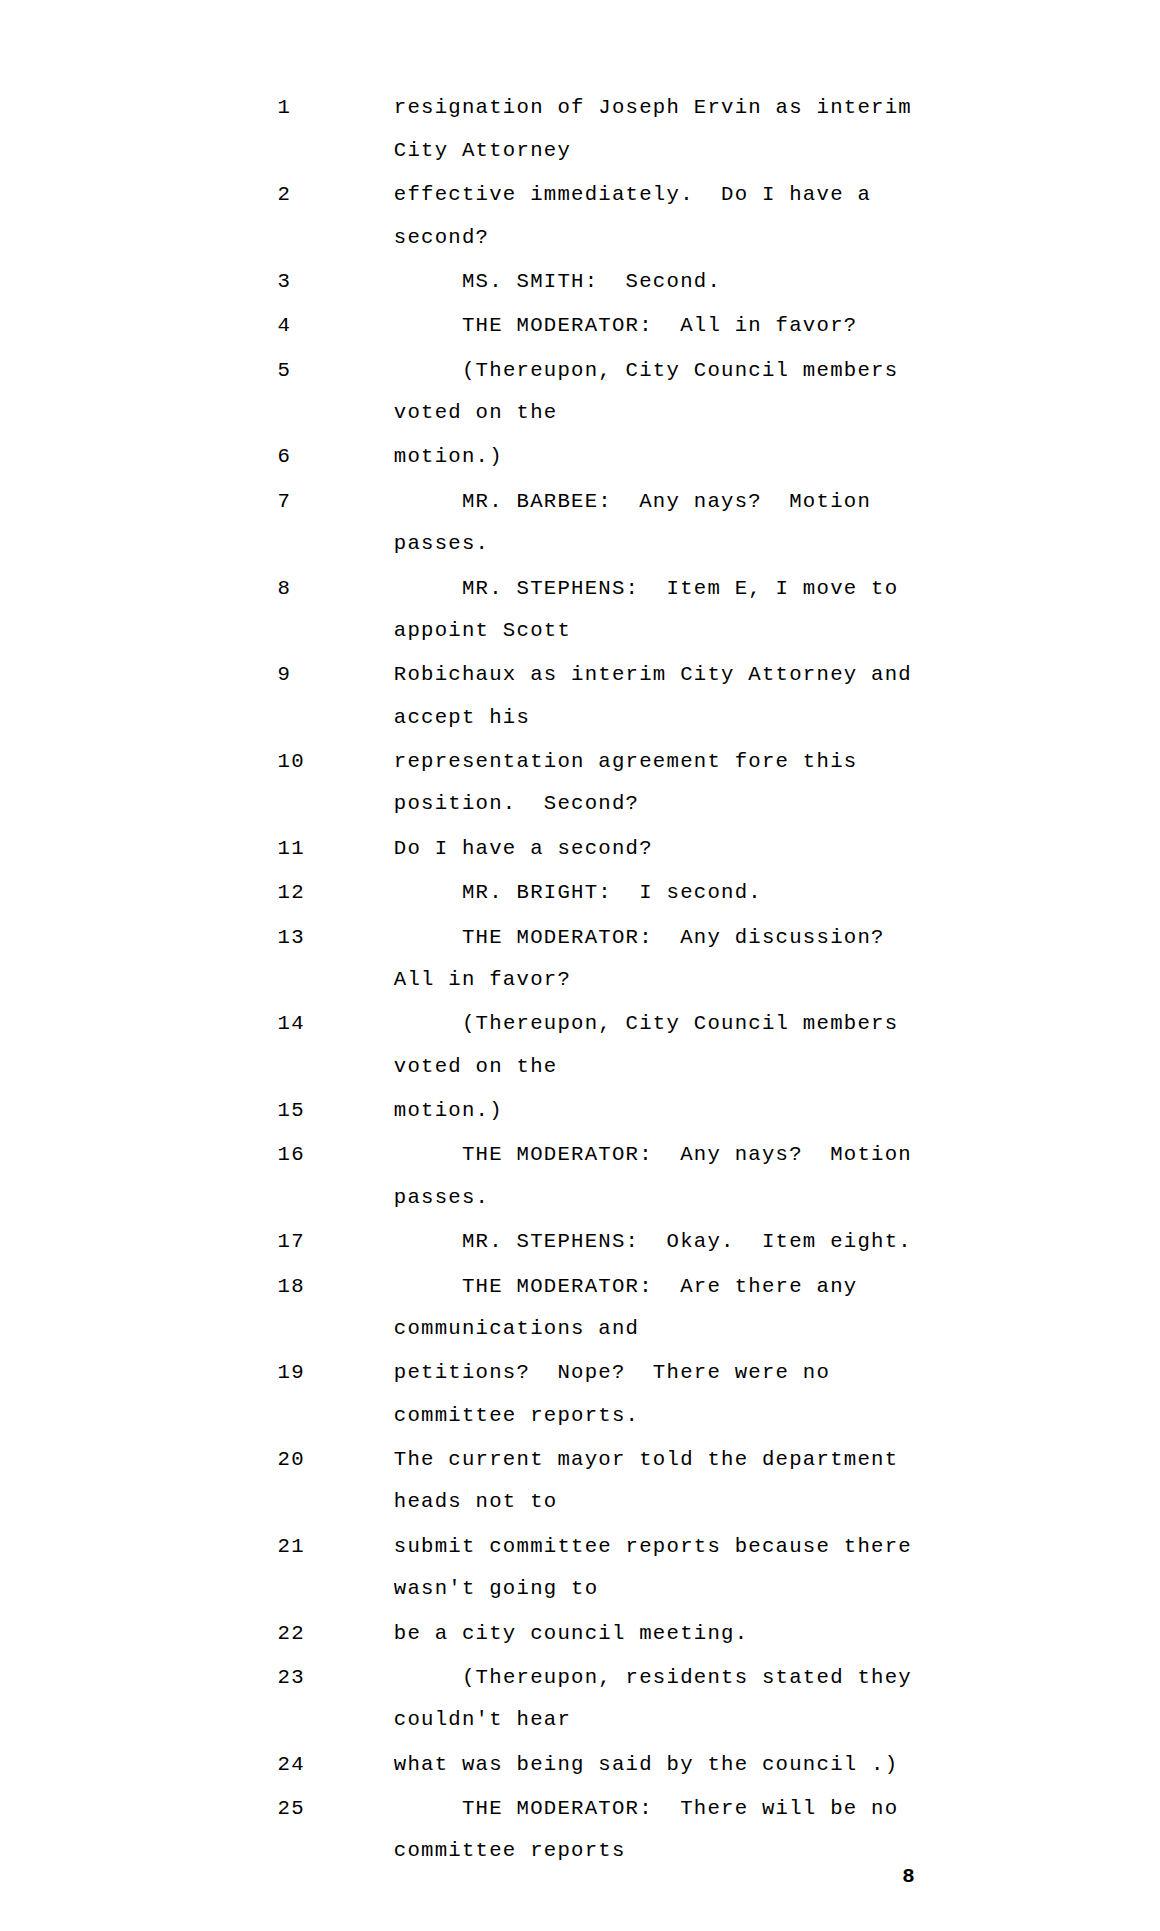| 1 | resignation of Joseph Ervin as interim City Attorney |
| 2 | effective immediately. Do I have a second? |
| 3 | MS. SMITH: Second. |
| 4 | THE MODERATOR: All in favor? |
| 5 | (Thereupon, City Council members voted on the |
| 6 | motion.) |
| 7 | MR. BARBEE: Any nays? Motion passes. |
| 8 | MR. STEPHENS: Item E, I move to appoint Scott |
| 9 | Robichaux as interim City Attorney and accept his |
| 10 | representation agreement fore this position. Second? |
| 11 | Do I have a second? |
| 12 | MR. BRIGHT: I second. |
| 13 | THE MODERATOR: Any discussion? All in favor? |
| 14 | (Thereupon, City Council members voted on the |
| 15 | motion.) |
| 16 | THE MODERATOR: Any nays? Motion passes. |
| 17 | MR. STEPHENS: Okay. Item eight. |
| 18 | THE MODERATOR: Are there any communications and |
| 19 | petitions? Nope? There were no committee reports. |
| 20 | The current mayor told the department heads not to |
| 21 | submit committee reports because there wasn't going to |
| 22 | be a city council meeting. |
| 23 | (Thereupon, residents stated they couldn't hear |
| 24 | what was being said by the council .) |
| 25 | THE MODERATOR: There will be no committee reports |
8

- - - - -

* _WORK REQUIRED_
From the line holding "council .) |" through the final line of the data above, copy every line exactly as written. Include nothing else.

* _EXERCISE SOLUTION_
| 24 | what was being said by the council .) |
| 25 | THE MODERATOR: There will be no committee reports |
8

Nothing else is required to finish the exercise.